┌─ DATA EXCERPTS
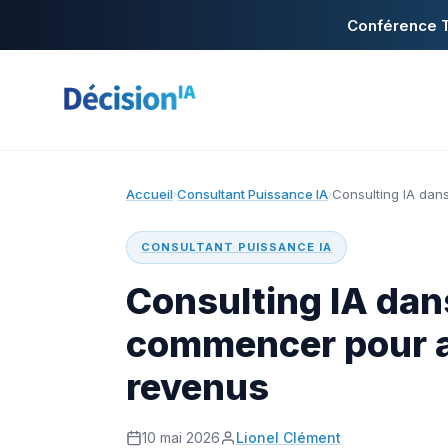
Conférence T
Accueil
Consultant Puissance IA
Consulting IA dan
›
›
CONSULTANT PUISSANCE IA
Consulting IA dans
commencer pour 
revenus
10 mai 2026
Lionel Clément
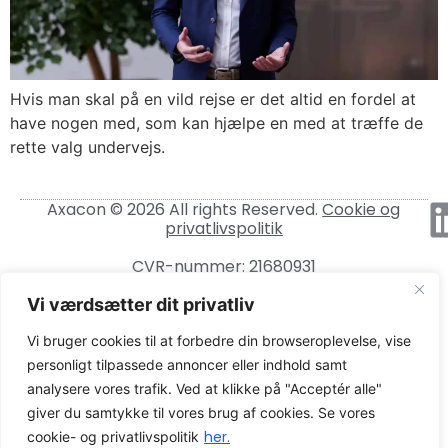
Hvis man skal på en vild rejse er det altid en fordel at
have nogen med, som kan hjælpe en med at træffe de
rette valg undervejs.
Axacon © 2026 All rights Reserved.
Cookie og
privatlivspolitik
CVR-nummer: 21680931
Vi værdsætter dit privatliv
Vi bruger cookies til at forbedre din browseroplevelse, vise
personligt tilpassede annoncer eller indhold samt
analysere vores trafik. Ved at klikke på "Acceptér alle"
giver du samtykke til vores brug af cookies. Se vores
her.
cookie- og privatlivspolitik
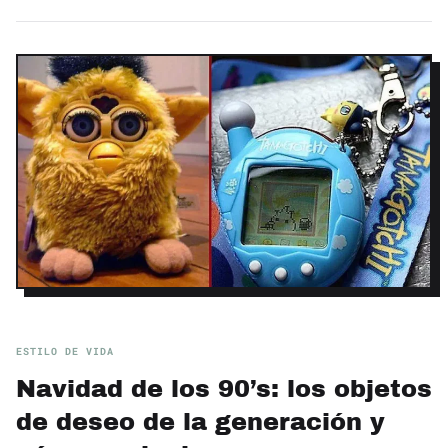
ESTILO DE VIDA
Navidad de los 90’s: los objetos
de deseo de la generación y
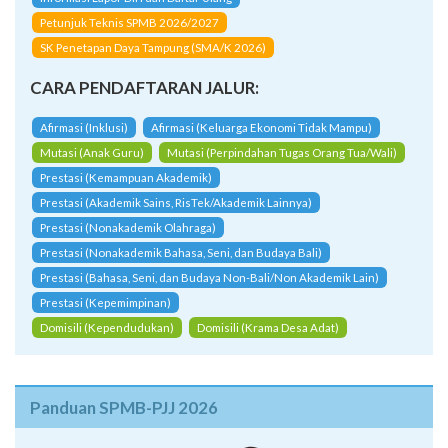
Petunjuk Teknis SPMB 2026/2027
SK Penetapan Daya Tampung (SMA/K 2026)
CARA PENDAFTARAN JALUR:
Afirmasi (Inklusi)
Afirmasi (Keluarga Ekonomi Tidak Mampu)
Mutasi (Anak Guru)
Mutasi (Perpindahan Tugas Orang Tua/Wali)
Prestasi (Kemampuan Akademik)
Prestasi (Akademik Sains, RisTek/Akademik Lainnya)
Prestasi (Nonakademik Olahraga)
Prestasi (Nonakademik Bahasa, Seni, dan Budaya Bali)
Prestasi (Bahasa, Seni, dan Budaya Non-Bali/Non Akademik Lain)
Prestasi (Kepemimpinan)
Domisili (Kependudukan)
Domisili (Krama Desa Adat)
Panduan SPMB-PJJ 2026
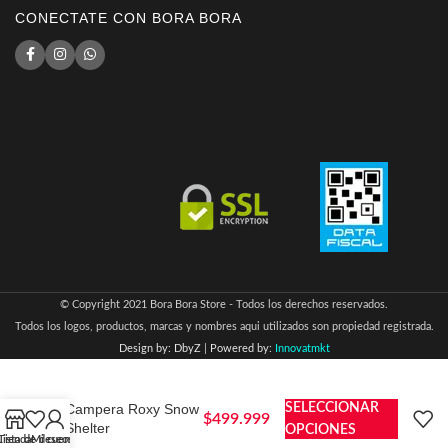
CONECTATE CON BORA BORA
© Copyright 2021 Bora Bora Store - Todos los derechos reservados.
Todos los logos, productos, marcas y nombres aqui utilizados son propiedad registrada.
Design by: DbyZ
|
Powered by:
Innovatmkt
Campera Roxy Snow
SELECCIONAR
$
499.999
Shelter
OPCIONES
Lista de deseos
Tienda
Mi cuenta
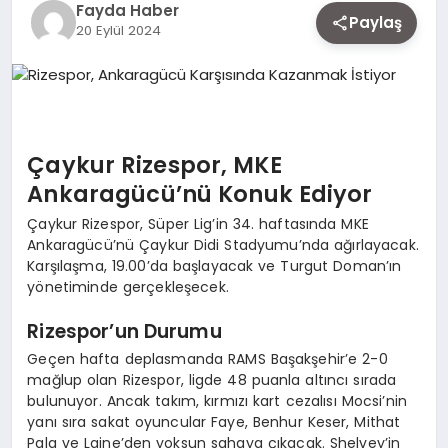
Fayda Haber
EKONOMI
Paylaş
20 Eylül 2024
SIYASET
Çaykur Rizespor, MKE
MAGAZIN
Ankaragücü’nü Konuk Ediyor
Çaykur Rizespor, Süper Lig’in 34. haftasında MKE
YAŞAM
Ankaragücü’nü Çaykur Didi Stadyumu’nda ağırlayacak.
Karşılaşma, 19.00’da başlayacak ve Turgut Doman’ın
yönetiminde gerçekleşecek.
DÜNYA
Rizespor’un Durumu
Geçen hafta deplasmanda RAMS Başakşehir’e 2-0
mağlup olan Rizespor, ligde 48 puanla altıncı sırada
SAĞLIK
bulunuyor. Ancak takım, kırmızı kart cezalısı Mocsi’nin
yanı sıra sakat oyuncular Faye, Benhur Keser, Mithat
Pala ve Laine’den yoksun sahaya çıkacak. Shelvey’in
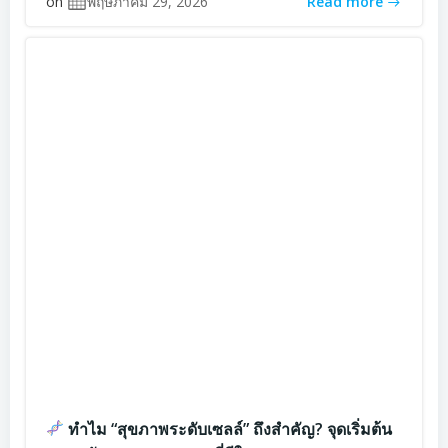
on
พฤษภาคม 29, 2026
Read more
ทำไม “สุขภาพระดับเซลล์” ถึงสำคัญ? จุดเริ่มต้น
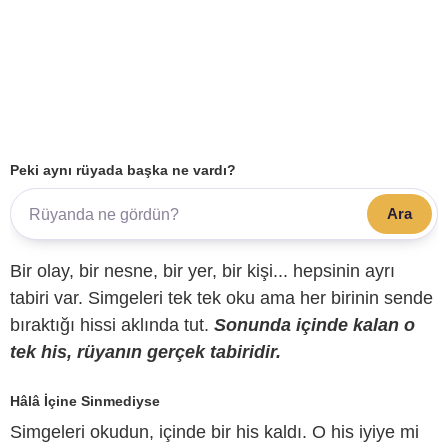
Peki aynı rüyada başka ne vardı?
Ara
Bir olay, bir nesne, bir yer, bir kişi... hepsinin ayrı
tabiri var. Simgeleri tek tek oku ama her birinin sende
bıraktığı hissi aklında tut.
Sonunda içinde kalan o
tek his, rüyanın gerçek tabiridir.
Hâlâ İçine Sinmediyse
Simgeleri okudun, içinde bir his kaldı. O his iyiye mi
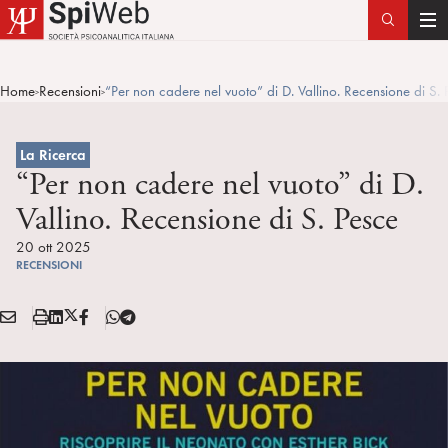
T
o
g
Home
Recensioni
“Per non cadere nel vuoto” di D. Vallino. Recensione di S. 
>
>
g
l
e
La Ricerca
n
“Per non cadere nel vuoto” di D.
a
Vallino. Recensione di S. Pesce
v
i
20 ott 2025
RECENSIONI
g
a
E
S
L
X
F
T
t
Condividi:
M
t
i
/
B
e
i
A
a
n
T
l
o
I
m
k
w
e
n
L
p
e
i
g
a
d
t
r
└─
• EXERCISE OBJECTIVE:
What is needed here is an exact repetition of the listing above, pictures excluded.

• OUTPUT FOR THIS EXERCISE:
Conférence T
Accueil
Consultant Puissance IA
Consulting IA dan
›
›
CONSULTANT PUISSANCE IA
Consulting IA dans
commencer pour 
revenus
10 mai 2026
Lionel Clément
Hvis man skal på en vild rejse er det altid en fordel at
have nogen med, som kan hjælpe en med at træffe de
rette valg undervejs.
Axacon © 2026 All rights Reserved.
Cookie og
privatlivspolitik
CVR-nummer: 21680931
Vi værdsætter dit privatliv
Vi bruger cookies til at forbedre din browseroplevelse, vise
personligt tilpassede annoncer eller indhold samt
analysere vores trafik. Ved at klikke på "Acceptér alle"
giver du samtykke til vores brug af cookies. Se vores
her.
cookie- og privatlivspolitik
ESTILO DE VIDA
Navidad de los 90’s: los objetos
de deseo de la generación y
Petunjuk Teknis SPMB 2026/2027
SK Penetapan Daya Tampung (SMA/K 2026)
CARA PENDAFTARAN JALUR:
Afirmasi (Inklusi)
Afirmasi (Keluarga Ekonomi Tidak Mampu)
Mutasi (Anak Guru)
Mutasi (Perpindahan Tugas Orang Tua/Wali)
Prestasi (Kemampuan Akademik)
Prestasi (Akademik Sains, RisTek/Akademik Lainnya)
Prestasi (Nonakademik Olahraga)
Prestasi (Nonakademik Bahasa, Seni, dan Budaya Bali)
Prestasi (Bahasa, Seni, dan Budaya Non-Bali/Non Akademik Lain)
Prestasi (Kepemimpinan)
Domisili (Kependudukan)
Domisili (Krama Desa Adat)
Panduan SPMB-PJJ 2026
CONECTATE CON BORA BORA
© Copyright 2021 Bora Bora Store - Todos los derechos reservados.
Todos los logos, productos, marcas y nombres aqui utilizados son propiedad registrada.
Design by: DbyZ
|
Powered by:
Innovatmkt
Campera Roxy Snow
SELECCIONAR
$
499.999
Shelter
OPCIONES
Lista de deseos
Tienda
Mi cuenta
Fayda Haber
EKONOMI
Paylaş
20 Eylül 2024
SIYASET
Çaykur Rizespor, MKE
MAGAZIN
Ankaragücü’nü Konuk Ediyor
Çaykur Rizespor, Süper Lig’in 34. haftasında MKE
YAŞAM
Ankaragücü’nü Çaykur Didi Stadyumu’nda ağırlayacak.
Karşılaşma, 19.00’da başlayacak ve Turgut Doman’ın
yönetiminde gerçekleşecek.
DÜNYA
Rizespor’un Durumu
Geçen hafta deplasmanda RAMS Başakşehir’e 2-0
mağlup olan Rizespor, ligde 48 puanla altıncı sırada
SAĞLIK
bulunuyor. Ancak takım, kırmızı kart cezalısı Mocsi’nin
yanı sıra sakat oyuncular Faye, Benhur Keser, Mithat
Pala ve Laine’den yoksun sahaya çıkacak. Shelvey’in
on
พฤษภาคม 29, 2026
Read more
ทำไม “สุขภาพระดับเซลล์” ถึงสำคัญ? จุดเริ่มต้น
Peki aynı rüyada başka ne vardı?
Ara
Bir olay, bir nesne, bir yer, bir kişi... hepsinin ayrı
tabiri var. Simgeleri tek tek oku ama her birinin sende
bıraktığı hissi aklında tut.
Sonunda içinde kalan o
tek his, rüyanın gerçek tabiridir.
Hâlâ İçine Sinmediyse
Simgeleri okudun, içinde bir his kaldı. O his iyiye mi
T
o
g
Home
Recensioni
“Per non cadere nel vuoto” di D. Vallino. Recensione di S. 
>
>
g
l
e
La Ricerca
n
“Per non cadere nel vuoto” di D.
a
Vallino. Recensione di S. Pesce
v
i
20 ott 2025
RECENSIONI
g
a
E
S
L
X
F
T
t
Condividi:
M
t
i
/
B
e
i
A
a
n
T
l
o
I
m
k
w
e
n
L
p
e
i
g
a
d
t
r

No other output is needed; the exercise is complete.